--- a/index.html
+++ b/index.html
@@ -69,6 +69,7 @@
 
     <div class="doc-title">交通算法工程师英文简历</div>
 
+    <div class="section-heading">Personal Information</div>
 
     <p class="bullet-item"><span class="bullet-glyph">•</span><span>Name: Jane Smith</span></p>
● ● ● ● ●
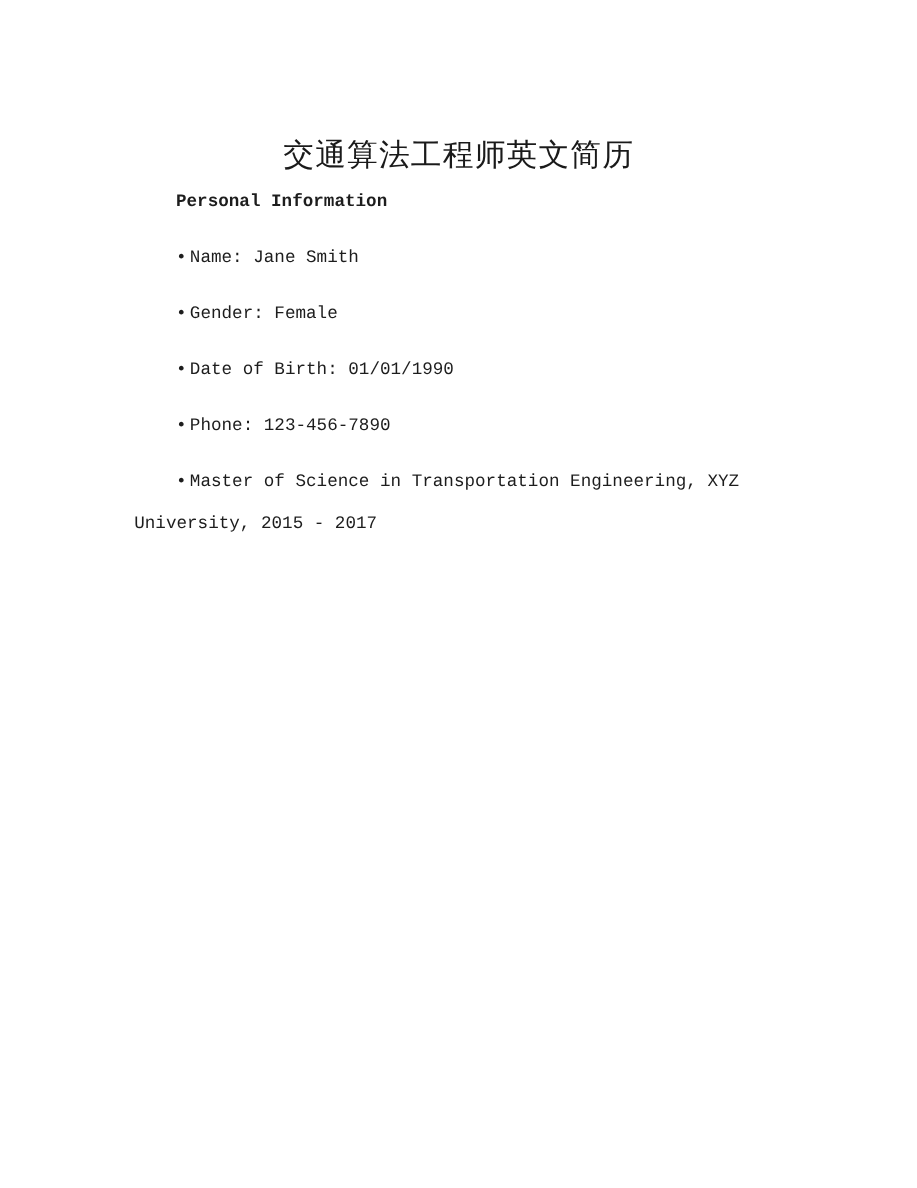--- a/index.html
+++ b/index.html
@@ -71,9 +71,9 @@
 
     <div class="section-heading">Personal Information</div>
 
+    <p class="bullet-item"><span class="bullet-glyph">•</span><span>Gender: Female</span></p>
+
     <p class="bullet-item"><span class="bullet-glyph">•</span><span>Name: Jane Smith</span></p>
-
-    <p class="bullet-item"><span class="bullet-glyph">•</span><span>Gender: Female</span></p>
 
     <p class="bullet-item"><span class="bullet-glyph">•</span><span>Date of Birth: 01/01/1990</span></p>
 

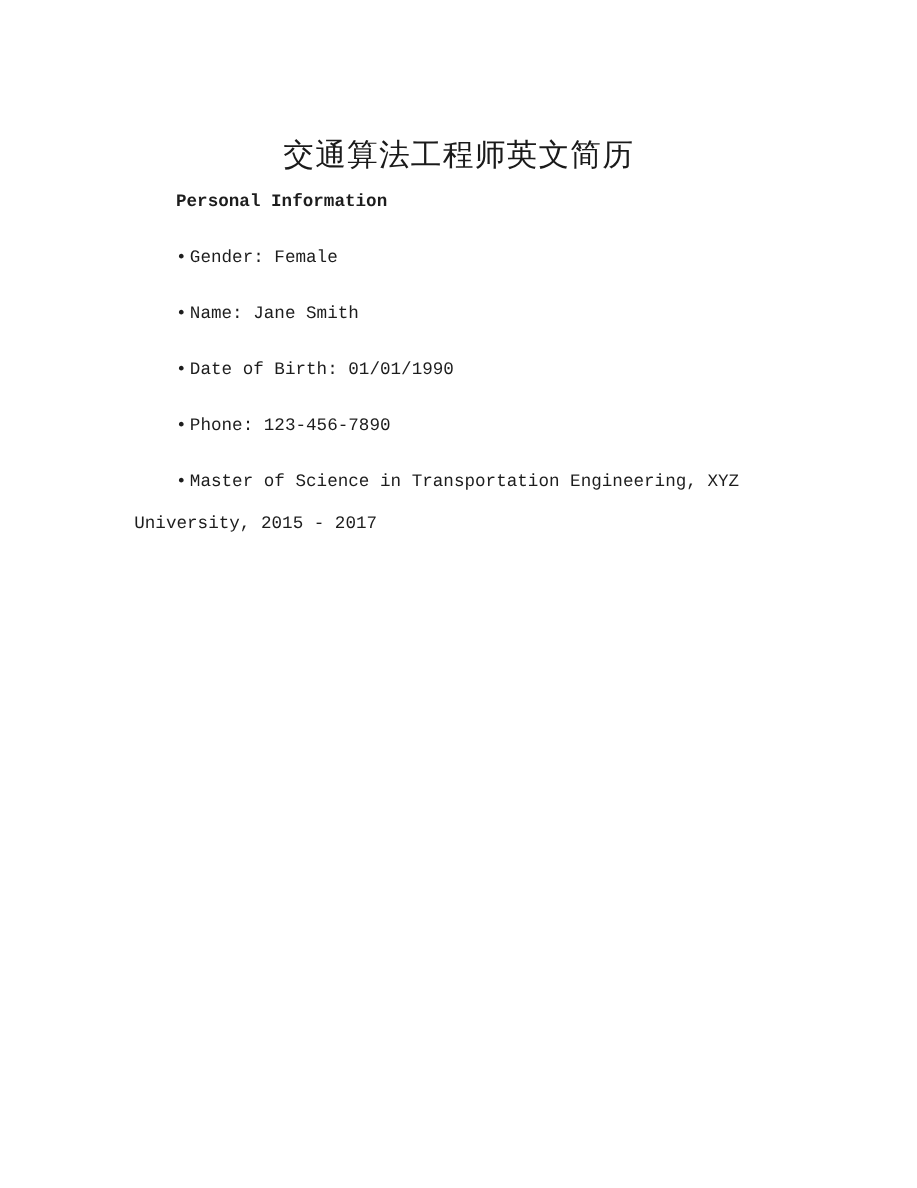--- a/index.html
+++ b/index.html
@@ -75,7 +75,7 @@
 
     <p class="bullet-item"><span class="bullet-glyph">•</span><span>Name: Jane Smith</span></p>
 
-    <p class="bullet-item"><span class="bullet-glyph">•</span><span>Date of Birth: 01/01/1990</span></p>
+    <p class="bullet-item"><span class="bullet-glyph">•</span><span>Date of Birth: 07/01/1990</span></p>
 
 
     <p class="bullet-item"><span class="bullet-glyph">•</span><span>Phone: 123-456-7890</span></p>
● ● ● ● ●
REQUIRED ACTION:
Out of the records, collect only those lines that contain the string "bullet".

WRITTEN REPLY:
     <p class="bullet-item"><span class="bullet-glyph">•</span><span>Name: Jane Smith</span></p>
+    <p class="bullet-item"><span class="bullet-glyph">•</span><span>Gender: Female</span></p>
     <p class="bullet-item"><span class="bullet-glyph">•</span><span>Name: Jane Smith</span></p>
-    <p class="bullet-item"><span class="bullet-glyph">•</span><span>Gender: Female</span></p>
     <p class="bullet-item"><span class="bullet-glyph">•</span><span>Date of Birth: 01/01/1990</span></p>
     <p class="bullet-item"><span class="bullet-glyph">•</span><span>Name: Jane Smith</span></p>
-    <p class="bullet-item"><span class="bullet-glyph">•</span><span>Date of Birth: 01/01/1990</span></p>
+    <p class="bullet-item"><span class="bullet-glyph">•</span><span>Date of Birth: 07/01/1990</span></p>
     <p class="bullet-item"><span class="bullet-glyph">•</span><span>Phone: 123-456-7890</span></p>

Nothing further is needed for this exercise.